Under AB 130, if students are placed in independent study because they did not want to wear a mask in school, and subsequently fail to meet the attendance or engagement standards, the law requires that they return to in-person instruction, even though these students were barred from the classroom for their refusal to wear masks in the first place. The law also fails to provide an instructional alternative for students in school districts and county offices that receive a waiver since they are unable to offer independent study due to fiscal, logistical or technological limitations. In addition, the legislation does not account for students who are placed in independent study but lack an adequate internet connection.
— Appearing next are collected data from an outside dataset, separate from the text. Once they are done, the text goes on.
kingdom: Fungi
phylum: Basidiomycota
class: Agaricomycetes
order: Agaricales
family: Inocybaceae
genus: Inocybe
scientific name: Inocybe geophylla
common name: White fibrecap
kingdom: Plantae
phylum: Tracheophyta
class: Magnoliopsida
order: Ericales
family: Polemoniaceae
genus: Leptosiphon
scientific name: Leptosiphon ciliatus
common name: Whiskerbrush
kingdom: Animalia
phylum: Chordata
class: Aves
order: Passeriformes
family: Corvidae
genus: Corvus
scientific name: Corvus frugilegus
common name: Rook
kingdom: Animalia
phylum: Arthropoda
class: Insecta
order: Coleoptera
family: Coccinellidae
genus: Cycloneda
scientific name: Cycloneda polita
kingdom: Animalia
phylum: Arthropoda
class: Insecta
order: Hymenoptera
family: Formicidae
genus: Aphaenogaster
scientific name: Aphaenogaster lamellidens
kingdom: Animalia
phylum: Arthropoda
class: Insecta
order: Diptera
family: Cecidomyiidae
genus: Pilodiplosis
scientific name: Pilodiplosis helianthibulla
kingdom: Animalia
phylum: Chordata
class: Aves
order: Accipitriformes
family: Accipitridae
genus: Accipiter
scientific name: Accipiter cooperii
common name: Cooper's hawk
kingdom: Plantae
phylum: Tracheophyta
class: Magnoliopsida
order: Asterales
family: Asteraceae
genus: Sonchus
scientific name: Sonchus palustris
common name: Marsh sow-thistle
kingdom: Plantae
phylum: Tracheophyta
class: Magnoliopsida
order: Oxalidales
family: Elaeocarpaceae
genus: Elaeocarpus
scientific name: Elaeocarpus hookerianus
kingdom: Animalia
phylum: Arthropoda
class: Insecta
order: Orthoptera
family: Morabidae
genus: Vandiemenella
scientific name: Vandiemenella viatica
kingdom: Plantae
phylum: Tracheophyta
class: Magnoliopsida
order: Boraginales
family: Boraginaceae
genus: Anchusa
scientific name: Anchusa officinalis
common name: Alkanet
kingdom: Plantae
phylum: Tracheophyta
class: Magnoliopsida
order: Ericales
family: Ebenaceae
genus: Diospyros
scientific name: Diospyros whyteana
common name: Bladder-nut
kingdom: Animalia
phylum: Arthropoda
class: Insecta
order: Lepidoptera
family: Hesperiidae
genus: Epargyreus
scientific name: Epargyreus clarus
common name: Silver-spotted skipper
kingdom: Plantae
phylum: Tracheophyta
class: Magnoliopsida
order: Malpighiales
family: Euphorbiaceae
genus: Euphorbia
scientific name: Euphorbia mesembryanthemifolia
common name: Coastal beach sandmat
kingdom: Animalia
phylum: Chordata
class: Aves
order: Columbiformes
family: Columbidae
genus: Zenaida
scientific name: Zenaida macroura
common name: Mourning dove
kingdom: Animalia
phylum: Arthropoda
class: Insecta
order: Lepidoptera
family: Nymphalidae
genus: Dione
District and county board members must consider how new laws will be implemented and the real-world impacts such laws may have, even if these impacts may not be readily visible to those who are not engaged in the daily work of serving students. The state needs to consider all the implications of the new law and guidance and address these issues in a way that allows local educational agencies to achieve the shared goal of returning all students to the classroom safely.
Come to school unmasked —> Go to independent study —> Don’t “engage” enough in independent study —> Go back to school unmasked —> Go back to independent study for not wearing a mask
*LEAs have the option of educating unmasked students on-campus — in outdoors settings — since the guidance requires only that students remain masked while indoors.